Now, with reference to requirements one and two let us just say that we are quite flattered that SEC would consider us for such an accolade (Her obviously altered mental state aside). It certainly beats the usual fare of responses we get to this blog from folks like John Parker or Doug Pizzi whose basic message is STFU.
As for requirement three, we're not quite sure that any blog we would choose to honor would see that recognition as a positive, but here goes:
1. sleeping alone and starting out early.
2. November Fifth
3. Blogging for Michigan
4. End Tucson Greyhound Racing
5. I'm Not One to Blog But...
6. Coyote Mercury
7. Yoga for Cynics
The links are all over there on your right. No, your other right.
Requirement five is quite problematic for us, because the first honest thing that we would tell you about ourselves is that we're never honest about ourselves. Honestly.
The second is that right about now we're pretty sure Seeing Eye Chick is having second thoughts.
We're big fans of the needle nose. That should have been obvious.
We favor the public option, and that fulfills our quota of seriousness for the day.
Cubs Fans. Shut up.
Left handed.
We prefer two wheels to four.
We're not very good at following directions.
If you need us, we'll be down in the trophy room hanging our plaque.
12 comments:
I hope you have room...you got a lot of awards, and deserve every one of them.
Boy...some blog to put up about the "fraud"...
CHAPMANVILLE KILLING FIELDS OF WEST VIRGINIA?
Oklahoma?
Kansas?
Despicable.
I only did it to confuse you. Besides an un named Republicon politician said they would give me one whole dollar if I could get you to scratch your head.
Now to find something that sells for only a dollar. This could take some time.
And as for taste. In addition to your blog, I also like 1970s Funk music, lighting fireworks in the nude, and BBQ Flavored Pork Rinds.
So I guess you hit it on the head. I have absolutely no taste. None! Tomorrow I think I shall build a giant phallus in my yard out of chicken pooh and call it art.
See ya on the news!
Bravo!
We love ya, Baby!
Go Get'em!!!!!!!
OK, running around naked in the yard dodging pyrotechnics we can understand. Our neighbor does it every weekend, but BBQ flavored pork rinds?
That's just disturbing.
Boo-Yah!
Your award made my Monday!
Congrats to "the Man".
Ironicus Maximus...Chris Carpenter is still trying to "rear his ugly head". (comments 142 approx)...Jack Swint ain't done!
Head on over and nail this dude!
It's a wonderful thing when you win an "Honest Award for Blog", particularly when it helps our beautiful Greyhounds.
This , in the long run, will help society.
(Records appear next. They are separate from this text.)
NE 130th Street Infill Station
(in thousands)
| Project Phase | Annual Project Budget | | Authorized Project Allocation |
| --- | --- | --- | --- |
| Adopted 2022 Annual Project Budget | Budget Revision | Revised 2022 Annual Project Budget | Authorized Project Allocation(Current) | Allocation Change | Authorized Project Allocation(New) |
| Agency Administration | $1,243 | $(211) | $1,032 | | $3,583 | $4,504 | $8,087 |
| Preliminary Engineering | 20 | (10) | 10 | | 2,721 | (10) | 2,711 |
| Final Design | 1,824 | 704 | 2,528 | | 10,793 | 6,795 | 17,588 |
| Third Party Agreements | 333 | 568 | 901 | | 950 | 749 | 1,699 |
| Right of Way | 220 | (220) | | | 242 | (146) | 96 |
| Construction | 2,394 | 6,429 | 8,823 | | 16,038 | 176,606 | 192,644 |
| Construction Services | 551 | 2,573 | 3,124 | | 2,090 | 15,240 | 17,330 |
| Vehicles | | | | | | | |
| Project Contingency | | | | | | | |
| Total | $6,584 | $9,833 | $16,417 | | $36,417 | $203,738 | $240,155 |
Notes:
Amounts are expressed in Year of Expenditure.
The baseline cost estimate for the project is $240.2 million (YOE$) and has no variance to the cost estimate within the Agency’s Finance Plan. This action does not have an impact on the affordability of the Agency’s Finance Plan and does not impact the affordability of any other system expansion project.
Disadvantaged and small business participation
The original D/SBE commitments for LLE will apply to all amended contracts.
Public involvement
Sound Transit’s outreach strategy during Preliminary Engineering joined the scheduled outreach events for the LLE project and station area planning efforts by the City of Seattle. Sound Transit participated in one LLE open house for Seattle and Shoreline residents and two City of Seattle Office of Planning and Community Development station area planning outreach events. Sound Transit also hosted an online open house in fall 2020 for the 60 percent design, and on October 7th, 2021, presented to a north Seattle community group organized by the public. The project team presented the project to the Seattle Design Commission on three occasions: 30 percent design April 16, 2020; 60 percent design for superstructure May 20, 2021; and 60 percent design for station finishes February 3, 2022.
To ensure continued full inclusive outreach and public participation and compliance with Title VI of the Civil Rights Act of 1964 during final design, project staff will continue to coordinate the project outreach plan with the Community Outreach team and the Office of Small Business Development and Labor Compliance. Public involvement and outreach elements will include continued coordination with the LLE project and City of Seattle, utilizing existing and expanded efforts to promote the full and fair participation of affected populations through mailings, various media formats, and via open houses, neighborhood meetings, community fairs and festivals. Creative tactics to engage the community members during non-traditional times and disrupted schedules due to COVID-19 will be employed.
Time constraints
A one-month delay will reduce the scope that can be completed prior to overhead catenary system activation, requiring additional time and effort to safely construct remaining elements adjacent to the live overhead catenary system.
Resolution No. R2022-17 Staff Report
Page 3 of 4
This award is far more important than anybody can possibly realize.
And it is only the very beginning.
We all cannot thank you enough.
Lotta love coming your way.
I really like the fact that you use the "royal" *we.
You put things in Vermouth, but vodka? Only if you haven't grad-e-ated highschool yet. Thats sort of like drinking wine coolers.
I like hard apple cider myself or a good chiraz.